+++ Provided records +++

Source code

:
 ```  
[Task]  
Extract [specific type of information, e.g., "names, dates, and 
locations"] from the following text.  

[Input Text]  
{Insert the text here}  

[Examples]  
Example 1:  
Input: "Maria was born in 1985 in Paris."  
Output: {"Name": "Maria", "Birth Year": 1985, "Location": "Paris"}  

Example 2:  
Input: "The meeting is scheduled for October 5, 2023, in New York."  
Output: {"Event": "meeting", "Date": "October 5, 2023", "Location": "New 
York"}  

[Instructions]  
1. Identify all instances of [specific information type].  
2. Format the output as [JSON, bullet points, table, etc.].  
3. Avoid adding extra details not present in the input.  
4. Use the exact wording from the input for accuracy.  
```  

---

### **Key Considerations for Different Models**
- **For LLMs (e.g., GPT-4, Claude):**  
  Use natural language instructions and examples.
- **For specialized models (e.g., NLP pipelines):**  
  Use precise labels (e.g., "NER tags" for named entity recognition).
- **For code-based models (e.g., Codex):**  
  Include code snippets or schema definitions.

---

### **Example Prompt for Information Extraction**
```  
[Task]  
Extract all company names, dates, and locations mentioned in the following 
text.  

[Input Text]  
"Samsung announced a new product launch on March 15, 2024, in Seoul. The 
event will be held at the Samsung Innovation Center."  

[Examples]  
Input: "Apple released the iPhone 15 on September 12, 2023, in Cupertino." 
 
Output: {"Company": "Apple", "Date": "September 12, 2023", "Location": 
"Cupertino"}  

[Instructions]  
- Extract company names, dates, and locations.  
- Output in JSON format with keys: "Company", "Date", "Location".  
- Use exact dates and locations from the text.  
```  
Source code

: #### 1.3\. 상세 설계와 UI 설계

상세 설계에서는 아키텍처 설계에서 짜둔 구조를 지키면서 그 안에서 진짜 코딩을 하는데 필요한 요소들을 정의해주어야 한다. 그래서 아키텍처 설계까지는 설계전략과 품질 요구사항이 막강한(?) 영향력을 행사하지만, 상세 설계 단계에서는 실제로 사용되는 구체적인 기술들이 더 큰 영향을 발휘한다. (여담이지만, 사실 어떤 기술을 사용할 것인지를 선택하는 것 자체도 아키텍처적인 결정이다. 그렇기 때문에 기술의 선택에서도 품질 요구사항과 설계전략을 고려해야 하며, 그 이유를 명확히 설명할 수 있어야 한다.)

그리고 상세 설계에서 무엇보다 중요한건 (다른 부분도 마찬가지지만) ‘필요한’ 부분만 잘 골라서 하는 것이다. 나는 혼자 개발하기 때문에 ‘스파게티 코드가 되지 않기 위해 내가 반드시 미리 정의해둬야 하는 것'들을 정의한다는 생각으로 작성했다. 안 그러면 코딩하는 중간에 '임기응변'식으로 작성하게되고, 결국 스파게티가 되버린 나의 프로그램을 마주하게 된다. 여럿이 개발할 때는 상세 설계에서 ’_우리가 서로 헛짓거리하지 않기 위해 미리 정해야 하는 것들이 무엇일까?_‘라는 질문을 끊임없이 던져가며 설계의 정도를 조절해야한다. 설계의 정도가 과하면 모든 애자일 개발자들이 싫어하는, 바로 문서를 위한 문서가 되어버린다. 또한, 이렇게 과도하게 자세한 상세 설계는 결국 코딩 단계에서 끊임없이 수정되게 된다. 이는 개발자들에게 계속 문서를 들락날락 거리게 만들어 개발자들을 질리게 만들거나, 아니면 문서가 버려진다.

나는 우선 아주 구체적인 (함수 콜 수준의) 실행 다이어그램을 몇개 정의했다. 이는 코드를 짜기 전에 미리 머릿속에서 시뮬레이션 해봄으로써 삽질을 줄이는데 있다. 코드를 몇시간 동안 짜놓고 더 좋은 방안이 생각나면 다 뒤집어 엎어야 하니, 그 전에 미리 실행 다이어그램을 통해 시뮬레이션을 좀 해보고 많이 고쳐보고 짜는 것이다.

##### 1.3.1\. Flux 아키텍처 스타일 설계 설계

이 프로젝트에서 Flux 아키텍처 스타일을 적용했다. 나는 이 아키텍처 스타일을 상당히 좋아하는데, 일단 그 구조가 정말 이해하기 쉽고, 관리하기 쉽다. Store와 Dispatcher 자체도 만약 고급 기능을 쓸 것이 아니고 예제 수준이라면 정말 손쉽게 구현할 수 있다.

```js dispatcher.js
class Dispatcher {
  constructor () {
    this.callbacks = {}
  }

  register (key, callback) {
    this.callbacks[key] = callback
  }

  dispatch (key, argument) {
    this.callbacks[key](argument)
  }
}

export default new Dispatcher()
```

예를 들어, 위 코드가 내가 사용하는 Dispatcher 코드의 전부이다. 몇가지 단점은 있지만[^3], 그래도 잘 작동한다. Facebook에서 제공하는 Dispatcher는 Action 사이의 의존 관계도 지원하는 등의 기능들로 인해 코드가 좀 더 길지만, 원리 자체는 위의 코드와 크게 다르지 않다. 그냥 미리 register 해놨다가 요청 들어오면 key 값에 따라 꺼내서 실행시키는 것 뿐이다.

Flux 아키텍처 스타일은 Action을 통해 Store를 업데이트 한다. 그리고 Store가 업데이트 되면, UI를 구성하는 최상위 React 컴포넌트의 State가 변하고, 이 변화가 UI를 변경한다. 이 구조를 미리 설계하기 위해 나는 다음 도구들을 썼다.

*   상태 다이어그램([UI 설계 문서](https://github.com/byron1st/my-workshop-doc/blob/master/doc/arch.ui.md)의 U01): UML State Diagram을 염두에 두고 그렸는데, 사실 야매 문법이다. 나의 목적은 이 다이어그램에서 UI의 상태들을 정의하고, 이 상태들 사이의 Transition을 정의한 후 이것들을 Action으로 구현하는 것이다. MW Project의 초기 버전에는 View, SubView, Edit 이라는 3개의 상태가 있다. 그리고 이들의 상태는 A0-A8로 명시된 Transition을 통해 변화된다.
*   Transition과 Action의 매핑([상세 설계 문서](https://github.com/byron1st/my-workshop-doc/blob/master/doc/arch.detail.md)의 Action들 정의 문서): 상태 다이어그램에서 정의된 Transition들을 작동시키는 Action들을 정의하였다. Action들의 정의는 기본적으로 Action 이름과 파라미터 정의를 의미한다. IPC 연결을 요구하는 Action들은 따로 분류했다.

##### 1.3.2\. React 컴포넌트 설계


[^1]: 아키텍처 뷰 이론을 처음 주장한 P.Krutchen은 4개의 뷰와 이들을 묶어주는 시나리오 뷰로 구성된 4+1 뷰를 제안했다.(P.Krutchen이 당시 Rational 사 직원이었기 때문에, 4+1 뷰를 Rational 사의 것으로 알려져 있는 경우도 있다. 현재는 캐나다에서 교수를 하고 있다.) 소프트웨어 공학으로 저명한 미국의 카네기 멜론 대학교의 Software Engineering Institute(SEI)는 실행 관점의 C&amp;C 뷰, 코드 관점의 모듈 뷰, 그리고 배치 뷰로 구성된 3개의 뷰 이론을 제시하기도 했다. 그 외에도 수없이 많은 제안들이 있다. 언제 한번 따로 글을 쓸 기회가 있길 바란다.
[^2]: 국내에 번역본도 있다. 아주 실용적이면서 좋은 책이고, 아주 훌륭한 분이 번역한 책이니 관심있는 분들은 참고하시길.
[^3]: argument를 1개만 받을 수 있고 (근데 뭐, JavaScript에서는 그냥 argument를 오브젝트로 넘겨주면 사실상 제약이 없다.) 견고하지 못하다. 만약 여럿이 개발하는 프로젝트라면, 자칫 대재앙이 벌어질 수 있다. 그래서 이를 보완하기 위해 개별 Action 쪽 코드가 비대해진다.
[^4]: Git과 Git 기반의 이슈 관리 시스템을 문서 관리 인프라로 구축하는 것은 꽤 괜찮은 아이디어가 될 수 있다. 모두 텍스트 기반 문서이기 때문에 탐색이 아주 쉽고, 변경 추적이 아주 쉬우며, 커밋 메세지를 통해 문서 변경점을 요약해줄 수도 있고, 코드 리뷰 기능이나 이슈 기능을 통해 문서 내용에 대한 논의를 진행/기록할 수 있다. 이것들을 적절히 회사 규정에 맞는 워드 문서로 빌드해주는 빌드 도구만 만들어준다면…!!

+++

Problem to work on> Which lines above include the word "meeting"? Show each one.

Solution to this task>
Input: "The meeting is scheduled for October 5, 2023, in New York."  
Output: {"Event": "meeting", "Date": "October 5, 2023", "Location": "New 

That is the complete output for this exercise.